Kyushu, Day 6: More of Takachiho Tour

After lunch, we visited Takachiho Shrine. The shrine is surrounded by Japanese cedar trees with the oldest estimated to be 1000 years old.

MARCH 9, 2020

After lunch, we visited TAKACHIHO SHRINE. The shrine is surrounded by Japanese cedar trees with the oldest estimated to be 1000 years old.

Helen showed us the Meoto Sugi, believed to be a male and a female tree growing side by side and married to each other. She shared that walking around the two trees 3x clockwise with your partner will ensure happiness.

As usual, I was fascinated with the ema designs…

Helen led us to the back area of the shrine and shared a story on how a god cut a demon’s body part to teach it a lesson never to come back. We also visited the theater where Kagura dance is performed every night.

Our last stop was in Iwato, to visit the shrine and cave associated with Amaterasu, the sun goddess and Japan’s most revered kami. We went first to AMANO IWATO SHRINE.

Helen shared the folklore on how Amaterasu became the most important kami in Shintoism – not gonna spoil it though! 😉 After visiting the shrine, we had a bit of a trek to reach AMANO YASUKAWARA CAVE.

Helen asked us to pick up a stone from the shrine entrance before going here, and the custom was for us to place the stone on top of any pile of stones in the cave. In this way, our prayers may be answered. We had to be careful not to knock down the pile because each pile contains prayers from different people.

We went back to Higo-Ozu Station and bid goodbye to everyone. Back at Kumamoto city, we had dinner at COCO ICHIBANYA and I got my favorite cheese hamburg with omelet.

Kyushu, Day 6: Takachiho Gorge Tour

We availed a full-day tour in Takachiho via Explore Kumamoto and it was the best decision! While you can visit Takachiho (and even Mount Aso) on your own, it is difficult to move from one place to another due to lack of frequent public transpo.

MARCH 9, 2020

We availed a full-day tour in Takachiho via Explore Kumamoto and it was the best decision! While you can visit Takachiho (and even Mount Aso) on your own, it is difficult to move from one place to another due to lack of frequent public transpo.

Helen, our tour guide, was easy to talk to during the arrangement for this tour. My sister and I were very happy with her because she had a lot of stories to share during the tour. My favorite part was whenever she shared stories from Japanese myths and folklore. She also listened intently to our stories during the car ride and even if it was silent, it was not awkward.

We met her at Higo-ozu Station along with 3 other tourists. She brought a van so there was a lot of space for legroom and luggage.

Our first stop was a local farmer’s market with one of the best views of Mount Aso. That day was cloudy but thankfully, it was not raining.

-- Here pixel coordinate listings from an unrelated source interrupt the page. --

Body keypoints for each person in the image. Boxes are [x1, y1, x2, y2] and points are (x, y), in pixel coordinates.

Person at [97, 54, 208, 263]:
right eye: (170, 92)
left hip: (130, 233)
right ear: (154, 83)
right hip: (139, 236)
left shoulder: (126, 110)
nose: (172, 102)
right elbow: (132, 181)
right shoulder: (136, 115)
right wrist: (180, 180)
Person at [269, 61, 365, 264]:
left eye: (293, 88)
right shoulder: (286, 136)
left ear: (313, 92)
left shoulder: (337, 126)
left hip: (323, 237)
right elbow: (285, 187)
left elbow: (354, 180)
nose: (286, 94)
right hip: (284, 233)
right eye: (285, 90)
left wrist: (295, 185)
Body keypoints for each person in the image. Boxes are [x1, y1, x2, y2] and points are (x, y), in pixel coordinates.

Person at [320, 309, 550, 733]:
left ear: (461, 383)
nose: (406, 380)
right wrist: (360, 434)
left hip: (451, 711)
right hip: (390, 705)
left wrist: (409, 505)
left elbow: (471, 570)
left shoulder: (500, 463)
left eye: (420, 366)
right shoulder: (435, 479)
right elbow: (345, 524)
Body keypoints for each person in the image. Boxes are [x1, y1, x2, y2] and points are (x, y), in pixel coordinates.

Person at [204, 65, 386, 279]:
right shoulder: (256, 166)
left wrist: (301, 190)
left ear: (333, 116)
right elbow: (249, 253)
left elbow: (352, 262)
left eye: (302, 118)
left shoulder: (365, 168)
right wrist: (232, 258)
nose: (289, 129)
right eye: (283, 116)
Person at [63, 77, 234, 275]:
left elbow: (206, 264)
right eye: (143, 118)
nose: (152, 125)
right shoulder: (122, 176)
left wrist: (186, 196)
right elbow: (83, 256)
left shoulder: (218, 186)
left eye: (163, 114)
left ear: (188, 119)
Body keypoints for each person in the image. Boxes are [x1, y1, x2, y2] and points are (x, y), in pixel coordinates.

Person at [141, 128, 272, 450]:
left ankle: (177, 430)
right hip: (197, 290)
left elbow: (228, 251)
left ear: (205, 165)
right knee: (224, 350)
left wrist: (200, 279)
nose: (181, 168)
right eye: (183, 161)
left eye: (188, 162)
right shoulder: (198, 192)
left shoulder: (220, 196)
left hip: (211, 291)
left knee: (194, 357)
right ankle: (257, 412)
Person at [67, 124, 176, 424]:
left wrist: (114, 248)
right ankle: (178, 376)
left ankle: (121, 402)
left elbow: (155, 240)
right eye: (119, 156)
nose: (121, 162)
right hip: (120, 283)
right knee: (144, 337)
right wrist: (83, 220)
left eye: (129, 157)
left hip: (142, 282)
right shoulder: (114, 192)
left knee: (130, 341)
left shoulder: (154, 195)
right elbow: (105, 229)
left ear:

Helen said that strawberries were in season so I bought a pack and finished it in one sitting.

We went to another area afterwards with a better landscape view of the area.

After a long ride, we finally reached TAKACHIHO GORGE. Helen said that this was formed due to violent eruptions of Mount Aso thousands of years ago.

She shared different stories including an oni being sealed in the area and the interesting rock formations caused by previous volcanic eruptions.

We eventually reached the spot where we can see the Manai Waterfalls, selected as one of the best 100 waterfalls in Japan.

After that, we saw a love shrine and a big pond with its center dubbed as the first island made.

Next was the moment I was waiting for – riding a boat on the river. A new boating fee scheme was implemented wherein a boat rental costs ¥3,000 + ¥1,000 per person.

One of our tour companions joined me and C since he was a solo traveler. We had 30 minutes to row along the river and return to the dock. It was a bit difficult for our new companion to row and navigate because there were other boats around. We ended up getting wet a bit because we went too close to the waterfalls at one point.

We still had fun especially because C and I did not have to row. Hehe. For lunch, we decided to eat in INAKAYA because they had chicken nanban (¥1,200) – karaage (fried chicken) with tartar sauce + a bit of vinegar taste. The restaurant beside Inakaya is the origin of nagashi soumen, wherein somen noodles flow down a bamboo with running water and you have to catch them with chopsticks then dip into the sauce.

The serving of the chicken nanban was huge! One order had 3 big pieces of fried chicken plus miso soup and pickled vegetables were also served. Perfect lunch after a looong morning.